Les deux pays ont intérêt à voir les dernières réformes du président Maduro, lancées pour protéger la stabilité du gouvernement élu démocratiquement et légitime : c’est lui qui garantit le remboursement des prêts que les deux pays lui ont accordé ces deux dernières années, et qui assure la bonne tenue des contrats de partenariat également signés avec eux dans le domaine énergétique.
Un changement de régime soutenu par l’Amérique pourrait installer au pouvoir des « autorités » qui reviendraient sur ces engagements, et chercheraient des « vides juridiques » afin de ne pas les honorer. C’est sous cet angle que l’on peut comprendre l’assistance qu’apportent la Chine et la Russie au Venezuela par l’envoi de conseillers financiers, dans une perspective de « renforcement de régime ».

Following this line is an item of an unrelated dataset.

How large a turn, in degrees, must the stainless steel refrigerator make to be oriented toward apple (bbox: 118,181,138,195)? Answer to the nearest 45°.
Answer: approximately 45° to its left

Aucun des deux grands pays ne présente la volonté, ni les capacités militaires, de défendre physiquement le Venezuela des assauts de guerre hybride que subit ce pays depuis quelques années : les deux pays apportent un soutien asymétrique, au travers de missions de conseil qui tâchent d’adresser les problèmes sources d’une opposition anti-gouvernementale légitime, qui se voit exploitée par des acteurs étrangers dans des buts de Révolution de couleur. L’économie du Venezuela s’est vue minée par une combinaison d’ingérences structurelles depuis les USA, et de faux-pas réalisés par le gouvernement du pays, et il appartient à l’État vénézuélien de rectifier ces derniers. La meilleure chose qui pourrait se passer à présent serait que les conseils financiers russes et chinois contribuent à stabiliser l’économie du Venezuela, et créent les conditions pour que les nombreux exilés, partis dans les pays voisins au plus fort de la crise de guerre hybride, reprennent le chemin du pays.

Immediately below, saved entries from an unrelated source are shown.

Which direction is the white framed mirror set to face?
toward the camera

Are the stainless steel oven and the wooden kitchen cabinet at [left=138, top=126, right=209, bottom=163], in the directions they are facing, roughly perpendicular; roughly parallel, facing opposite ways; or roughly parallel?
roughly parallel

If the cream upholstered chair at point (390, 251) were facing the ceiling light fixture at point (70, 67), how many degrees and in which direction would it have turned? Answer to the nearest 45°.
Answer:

Alors que la victoire de Bolsonaro au Brésil se profilait, les deux grandes puissances avaient vu monter le niveau d’urgence d’accorder une assistance et des conseils au Venezuela, par crainte de voir leur partenaire fictif des BRICS envahir le pays, de mèche avec la Colombie, sous prétexte d’une « intervention humanitaire » qui aurait répondu à la crise de migrants tant affichée. Le président élu du Brésil a nié projeter une telle opération, mais la possibilité existe que lui-même et ses généraux ne changent d’avis après son investiture début 2019, une petite fenêtre d’opportunité de deux mois est donc ouverte pour la Russie et la Chine pour préempter ce scénario, ce qu’elles font de manière indirecte en envoyant les conseillers dont elles disposent. Cela pourrait ne pas suffire à contre-carrer ce possible événement, mais elles peuvent au moins ainsi rendre le Venezuela plus robuste économiquement en prévision du jour où il devrait y faire face.